The Forum remains Law & Liberty’s most important space for argument about the trends that shape law, politics, and culture. Here are the five most-read discussions of the year:
1) The Strange Rise of Bourgeois Bolshevism, by Nathan Pinkoski
We should contemplate American socialism’s fate: it deepens individualism and statism, and is not the rival but the patsy of state capitalism. It does not resist but serves managerial liberalism. American socialism is neither Marxian-inflected socialism nor Marxism, but it parodies their defects.
With responses by Susan McWilliams Barndt, Emina Melonic, and James Poulos.
2) Remembering the War, by Paul D. Miller
World War II started when preexisting national grievances met economic catastrophe, which in turn led to ideological radicalization, the rise of nationalism and authoritarianism, and eventually international aggression—all enabled by the vacuum of global leadership by liberal powers. What lessons should we recall after seventy-five years in the shadow of World War II?
With responses by Daniel McCarthy, Gregory Schneider, Titus Techera, and Mark Tooley.
3) Can We Patch Up the Right?, by Gerald Russello
Conservatives should focus on how Americans actually live today and what set of economic and political arrangements make the most sense today. The current conservative alignment has an adversary in progressivism but its proponents are, in fact, also Americans. So conservatives need to rediscover common ground as Americans. People naturally are drawn to tradition and continuity. Any conservative patchwork should include all those who recognize that common human drive.
With responses by Lee Edwards, David B. Frisk, and Andy Smarick.
4) Civility in War-Time, by Elizabeth Corey
Civility is not much prized in our revolutionary climate because it is a deeply traditional practice. Civility in its highest sense might even be a love of neighbor and a willingness to sacrifice for him.
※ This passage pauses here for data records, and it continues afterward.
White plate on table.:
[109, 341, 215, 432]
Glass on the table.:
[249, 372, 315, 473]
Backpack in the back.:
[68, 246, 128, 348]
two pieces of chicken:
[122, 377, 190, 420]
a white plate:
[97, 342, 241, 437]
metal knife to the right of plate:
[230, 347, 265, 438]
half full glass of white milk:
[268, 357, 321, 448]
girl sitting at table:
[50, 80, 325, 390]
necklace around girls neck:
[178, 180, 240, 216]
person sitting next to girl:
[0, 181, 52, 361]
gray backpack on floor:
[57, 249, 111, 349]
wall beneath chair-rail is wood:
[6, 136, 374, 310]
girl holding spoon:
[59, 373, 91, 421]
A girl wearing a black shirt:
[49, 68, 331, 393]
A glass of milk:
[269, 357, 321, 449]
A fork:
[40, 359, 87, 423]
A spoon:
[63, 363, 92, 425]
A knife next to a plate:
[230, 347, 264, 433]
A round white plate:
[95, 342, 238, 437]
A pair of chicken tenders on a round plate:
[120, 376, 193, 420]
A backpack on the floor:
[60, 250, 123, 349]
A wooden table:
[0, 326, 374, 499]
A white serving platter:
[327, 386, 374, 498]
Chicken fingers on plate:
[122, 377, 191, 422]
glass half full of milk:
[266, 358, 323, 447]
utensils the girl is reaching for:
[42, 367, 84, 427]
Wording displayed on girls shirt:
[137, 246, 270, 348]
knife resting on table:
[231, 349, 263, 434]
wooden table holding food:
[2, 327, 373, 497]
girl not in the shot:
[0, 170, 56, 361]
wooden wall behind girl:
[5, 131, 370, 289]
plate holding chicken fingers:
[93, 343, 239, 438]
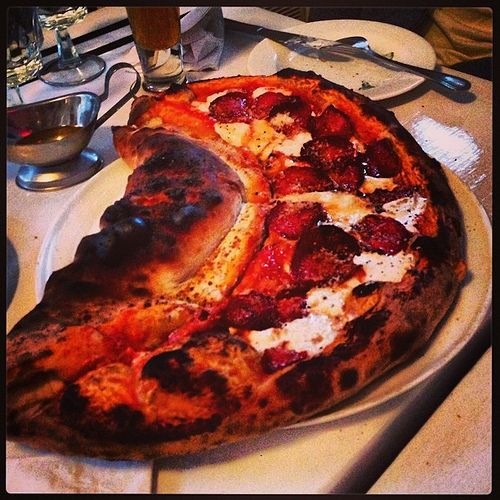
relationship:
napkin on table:
[5, 435, 155, 496] [8, 4, 492, 499]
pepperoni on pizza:
[352, 213, 410, 254] [7, 66, 466, 463]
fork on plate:
[323, 36, 471, 91] [247, 18, 438, 102]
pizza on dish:
[7, 66, 466, 463] [34, 158, 492, 430]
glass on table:
[122, 4, 189, 94] [8, 4, 492, 499]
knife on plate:
[209, 13, 386, 64] [247, 18, 438, 102]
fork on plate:
[322, 33, 474, 98] [247, 18, 438, 102]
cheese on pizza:
[268, 289, 335, 342] [17, 75, 409, 452]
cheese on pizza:
[324, 160, 412, 248] [17, 75, 409, 452]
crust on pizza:
[388, 115, 466, 361] [7, 66, 466, 463]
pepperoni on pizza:
[306, 127, 349, 164] [7, 66, 466, 463]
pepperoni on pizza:
[295, 220, 351, 280] [7, 66, 466, 463]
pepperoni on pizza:
[349, 209, 409, 254] [7, 66, 466, 463]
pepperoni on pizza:
[363, 133, 403, 180] [7, 66, 466, 463]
At a minimum, civility asks that we be willing to listen, to consider, to be led to new positions, to give the benefit of the doubt, to be self-effacing, to put others first.
With responses from Paul W. Ludwig, Lee Trepanier, and Scott Yenor.
5) American Workers Do Not Need Unions, by Richard Epstein
The renewed debate over the value of labor unions on the right forgets some hard-won truths. Deregulation, lower tax burdens, more competition, and greater choice lead to productivity growths which is what working people need; not the promise of more unionization that will slow down growth in the future just as it has done in the past. With responses from Samuel Hammond, Michael Lind, and Mark Pulliam.